Boston, MA 03/25/2014 (wallstreetpr) – Invivo Therapeutics Holdings Corp (OTCMKTS:NVIV) is involved in developing treatment technologies, more so for spinal cord injury cases. The company has been mute over the past six months, save for occasional regulatory filing reports and financial performance update. However, the radio-silent Invivo has all the same been speaking loud enough for investors to hear, what else can explain the recent uptrend in the stock?
Shares of the company rallied up during Monday session, shifting more volume of shares than in a normal session. The shares closed at $1.88, up 14.63 percent. The past one year has seen shares changing hands between $0.94 and $6.20.
No news is good news
Although Invivo Therapeutics Holdings Corp (OTCMKTS:NVIV) has been lacking in big news in the past several months, past events keep having impact on the stock.
The excitement in the stock seems to stem from the confidence that the market has come to put in the new management. With the inept management out of the way and a more effective one in place, investors believe that better things are being baked, or at least, misleading stock promotions will not be there.
Investors are looking to the new management to bring IDE to trial soon in order to boost revenue. This is an important reason why the stock seems to bear promise for upside potential. Also, the company having suffered in the past reporting due to high expenses and costs, investors hope that the pragmatic management will move to instill discipline in costs and expenses management to curb cash burn.

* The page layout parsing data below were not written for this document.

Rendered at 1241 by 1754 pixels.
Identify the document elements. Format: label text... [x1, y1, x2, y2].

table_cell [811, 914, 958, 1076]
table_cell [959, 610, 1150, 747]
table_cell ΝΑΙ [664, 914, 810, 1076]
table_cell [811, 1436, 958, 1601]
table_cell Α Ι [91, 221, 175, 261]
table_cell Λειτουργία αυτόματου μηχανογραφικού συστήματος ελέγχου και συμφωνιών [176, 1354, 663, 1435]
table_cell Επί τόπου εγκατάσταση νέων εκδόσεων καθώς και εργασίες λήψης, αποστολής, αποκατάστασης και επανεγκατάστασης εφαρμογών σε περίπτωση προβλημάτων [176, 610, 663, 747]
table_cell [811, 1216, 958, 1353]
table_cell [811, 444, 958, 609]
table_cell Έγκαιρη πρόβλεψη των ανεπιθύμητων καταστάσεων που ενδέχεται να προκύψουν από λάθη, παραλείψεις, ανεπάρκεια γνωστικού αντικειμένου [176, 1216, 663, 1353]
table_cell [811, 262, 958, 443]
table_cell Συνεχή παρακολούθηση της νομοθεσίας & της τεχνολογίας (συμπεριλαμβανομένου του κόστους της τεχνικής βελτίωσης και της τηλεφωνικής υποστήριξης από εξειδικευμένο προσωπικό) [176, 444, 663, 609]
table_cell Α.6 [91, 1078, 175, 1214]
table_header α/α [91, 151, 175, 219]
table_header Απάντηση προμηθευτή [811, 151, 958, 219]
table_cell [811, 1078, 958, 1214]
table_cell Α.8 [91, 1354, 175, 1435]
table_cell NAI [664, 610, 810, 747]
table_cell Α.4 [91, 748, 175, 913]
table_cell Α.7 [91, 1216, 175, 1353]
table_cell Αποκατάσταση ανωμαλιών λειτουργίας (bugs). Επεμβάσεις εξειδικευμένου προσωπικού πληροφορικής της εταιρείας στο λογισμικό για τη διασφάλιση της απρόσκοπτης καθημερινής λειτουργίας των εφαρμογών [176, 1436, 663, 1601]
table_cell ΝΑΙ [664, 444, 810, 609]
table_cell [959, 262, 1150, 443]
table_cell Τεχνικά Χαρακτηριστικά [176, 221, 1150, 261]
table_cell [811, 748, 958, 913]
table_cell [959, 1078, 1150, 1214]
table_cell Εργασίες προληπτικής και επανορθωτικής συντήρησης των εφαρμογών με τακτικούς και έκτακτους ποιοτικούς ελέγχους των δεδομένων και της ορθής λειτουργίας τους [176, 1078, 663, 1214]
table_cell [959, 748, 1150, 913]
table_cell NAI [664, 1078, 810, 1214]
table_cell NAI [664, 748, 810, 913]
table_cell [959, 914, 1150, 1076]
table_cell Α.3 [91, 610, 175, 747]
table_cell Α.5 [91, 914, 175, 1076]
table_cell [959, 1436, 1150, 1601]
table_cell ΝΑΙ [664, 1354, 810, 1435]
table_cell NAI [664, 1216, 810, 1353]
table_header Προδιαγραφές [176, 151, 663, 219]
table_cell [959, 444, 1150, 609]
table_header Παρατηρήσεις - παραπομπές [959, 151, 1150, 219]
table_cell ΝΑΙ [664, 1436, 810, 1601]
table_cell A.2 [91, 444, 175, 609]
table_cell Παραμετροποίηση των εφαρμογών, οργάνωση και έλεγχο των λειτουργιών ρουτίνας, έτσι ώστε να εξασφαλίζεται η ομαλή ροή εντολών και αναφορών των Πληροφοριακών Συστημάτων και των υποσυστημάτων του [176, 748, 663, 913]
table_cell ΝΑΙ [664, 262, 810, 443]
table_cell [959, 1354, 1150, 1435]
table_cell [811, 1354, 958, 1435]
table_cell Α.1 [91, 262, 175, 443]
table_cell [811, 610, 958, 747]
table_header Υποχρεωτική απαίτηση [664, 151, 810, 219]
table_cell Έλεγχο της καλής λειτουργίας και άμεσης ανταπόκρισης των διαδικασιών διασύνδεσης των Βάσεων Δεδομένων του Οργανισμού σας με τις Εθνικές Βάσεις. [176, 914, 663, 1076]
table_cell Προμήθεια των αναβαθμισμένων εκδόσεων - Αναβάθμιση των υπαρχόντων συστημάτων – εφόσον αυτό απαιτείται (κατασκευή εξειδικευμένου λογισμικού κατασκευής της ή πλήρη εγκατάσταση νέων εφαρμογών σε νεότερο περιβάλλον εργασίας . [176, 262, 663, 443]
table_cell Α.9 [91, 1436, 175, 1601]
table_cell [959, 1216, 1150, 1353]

Fourth quarter and full-year data
Invivo Therapeutics Holdings Corp (OTCMKTS:NVIV) reported fourth quarter and year ended December 31, 2013 financial results, but avoid mention of revenue figures. The fourth quarter saw the company suffering net loss of $5.7 million. The quarter was impacted by heavy spending on research and development at $3.7 million and $2 million expenses related to sales, general and administrative activities.
The full year was too loss riddled. Net loss came in at $38.8 million, impacted mainly by $10.5 million spending on research and development and accounting charges of $18.9 million.